WORK ORDER
Whichever lines include the word "indicates", copy them as they appear in the data.

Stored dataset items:
○ ○ ○ ○ ○
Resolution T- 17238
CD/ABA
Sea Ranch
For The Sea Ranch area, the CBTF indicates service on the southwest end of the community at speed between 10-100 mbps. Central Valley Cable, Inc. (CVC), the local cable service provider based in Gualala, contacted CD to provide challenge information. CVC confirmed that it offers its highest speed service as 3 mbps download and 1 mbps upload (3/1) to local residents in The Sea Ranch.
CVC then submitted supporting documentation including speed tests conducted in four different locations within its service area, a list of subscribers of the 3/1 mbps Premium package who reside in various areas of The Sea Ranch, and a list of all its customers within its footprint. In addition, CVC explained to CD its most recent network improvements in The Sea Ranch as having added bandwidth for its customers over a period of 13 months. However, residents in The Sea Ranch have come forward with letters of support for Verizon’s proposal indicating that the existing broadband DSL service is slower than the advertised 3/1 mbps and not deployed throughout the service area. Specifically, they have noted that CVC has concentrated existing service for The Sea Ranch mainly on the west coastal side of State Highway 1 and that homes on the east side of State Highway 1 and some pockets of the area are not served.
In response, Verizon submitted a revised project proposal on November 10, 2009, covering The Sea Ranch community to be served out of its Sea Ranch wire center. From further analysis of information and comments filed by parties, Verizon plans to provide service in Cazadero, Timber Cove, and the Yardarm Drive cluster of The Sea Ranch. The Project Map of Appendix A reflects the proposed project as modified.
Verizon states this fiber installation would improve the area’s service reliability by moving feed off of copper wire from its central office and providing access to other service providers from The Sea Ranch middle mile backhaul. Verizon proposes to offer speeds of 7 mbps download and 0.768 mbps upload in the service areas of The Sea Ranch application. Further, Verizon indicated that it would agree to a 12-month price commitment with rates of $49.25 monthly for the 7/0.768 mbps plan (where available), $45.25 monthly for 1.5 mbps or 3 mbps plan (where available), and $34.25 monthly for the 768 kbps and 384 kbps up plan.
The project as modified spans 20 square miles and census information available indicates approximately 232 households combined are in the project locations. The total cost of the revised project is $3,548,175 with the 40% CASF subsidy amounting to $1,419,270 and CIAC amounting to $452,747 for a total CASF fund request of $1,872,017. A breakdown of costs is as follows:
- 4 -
○ ○ ○ ○ ○
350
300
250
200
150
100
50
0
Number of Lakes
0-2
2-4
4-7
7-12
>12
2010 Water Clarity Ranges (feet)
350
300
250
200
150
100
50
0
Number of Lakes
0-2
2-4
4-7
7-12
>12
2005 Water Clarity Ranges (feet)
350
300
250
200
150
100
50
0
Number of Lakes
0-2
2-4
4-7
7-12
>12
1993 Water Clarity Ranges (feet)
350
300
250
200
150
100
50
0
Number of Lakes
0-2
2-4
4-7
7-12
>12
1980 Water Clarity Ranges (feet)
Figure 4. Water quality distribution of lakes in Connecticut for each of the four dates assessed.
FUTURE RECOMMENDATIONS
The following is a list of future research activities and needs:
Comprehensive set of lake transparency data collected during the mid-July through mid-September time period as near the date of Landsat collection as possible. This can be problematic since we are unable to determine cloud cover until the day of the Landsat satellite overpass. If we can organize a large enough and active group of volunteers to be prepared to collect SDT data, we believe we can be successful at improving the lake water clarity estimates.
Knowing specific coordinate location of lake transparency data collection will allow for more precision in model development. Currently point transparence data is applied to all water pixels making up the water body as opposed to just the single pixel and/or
○ ○ ○ ○ ○
YOUR SOLUTION
For The Sea Ranch area, the CBTF indicates service on the southwest end of the community at speed between 10-100 mbps. Central Valley Cable, Inc. (CVC), the local cable service provider based in Gualala, contacted CD to provide challenge information. CVC confirmed that it offers its highest speed service as 3 mbps download and 1 mbps upload (3/1) to local residents in The Sea Ranch.
The project as modified spans 20 square miles and census information available indicates approximately 232 households combined are in the project locations. The total cost of the revised project is $3,548,175 with the 40% CASF subsidy amounting to $1,419,270 and CIAC amounting to $452,747 for a total CASF fund request of $1,872,017. A breakdown of costs is as follows:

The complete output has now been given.